What is Help-to-Buy?
The scheme provides first-time buyers with a loan equal to 20% of the deposit required to purchase a property, on the condition that the buyer contributes 5% of the deposit and that the home they intend to purchase is worth less than £600,000.
That's the first part of the scheme. It's the second part that was criticised, specifically the provision of mortgage loans of 80% to 95% of the property's value. The upside is that this reduces the risk for mortgage lenders and encourages them to offer a wider range of mortgages, but housing analysts fear that this will increase demand and create a housing bubble, leading to a repeat of the 2007 financial crisis.
Data Suggests the Benefits Outweigh The Risks
The figures show that over 4,000 households purchased properties in June 2014 with the scheme’s assistance.

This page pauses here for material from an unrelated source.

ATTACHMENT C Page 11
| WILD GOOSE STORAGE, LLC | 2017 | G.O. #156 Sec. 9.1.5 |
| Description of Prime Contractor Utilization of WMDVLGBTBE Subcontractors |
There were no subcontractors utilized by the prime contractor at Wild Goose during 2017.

At the time, it was the highest monthly total since the scheme was introduced. There were 4,300 completions during the month, with over 27,100 homes bought through the scheme. Furthermore, 83% of sales under the scheme were to first-time home buyers – the intended target audience.
Data released in January 2015 by the Department of Communities and Local Government (DCLG) reveals that £1.1bn of loans had been offered in support of purchases amounting to £5.65bn. Over two thirds of buyers went for the 95% mortgage option and a third of sales were in the £150,001 to £200,000 price bracket. The average purchase price for a property under the scheme was £211,566.
Statistics also suggest that it's not just people in London who are benefiting from the scheme; as the top six local authorities in terms of completed sales were Wiltshire, Leeds, Central Bedfordshire, Milton keynes, Peterborough and Birmingham.
Another goal of the scheme was to provide a boost to the construction industry, as housing developers would be more willing to undertake new projects thanks to the mortgage guarantee on new-build homes. According to housing minister Brandon Lewis, private house building has increased by a third since the scheme was introduced. Stewart Baseley, executive chairman of the Home Builders Federation, claims that the last year has since the highest increase in new housing starts in around 40 years.
The increase in housing developments means there will be more homes available to meet the rising demand, as well as a boost to job creation in the construction industry. This bodes well for the future of the UK property market, and suggests that Help-to-Buy has so far achieved exactly what the name of the scheme implies.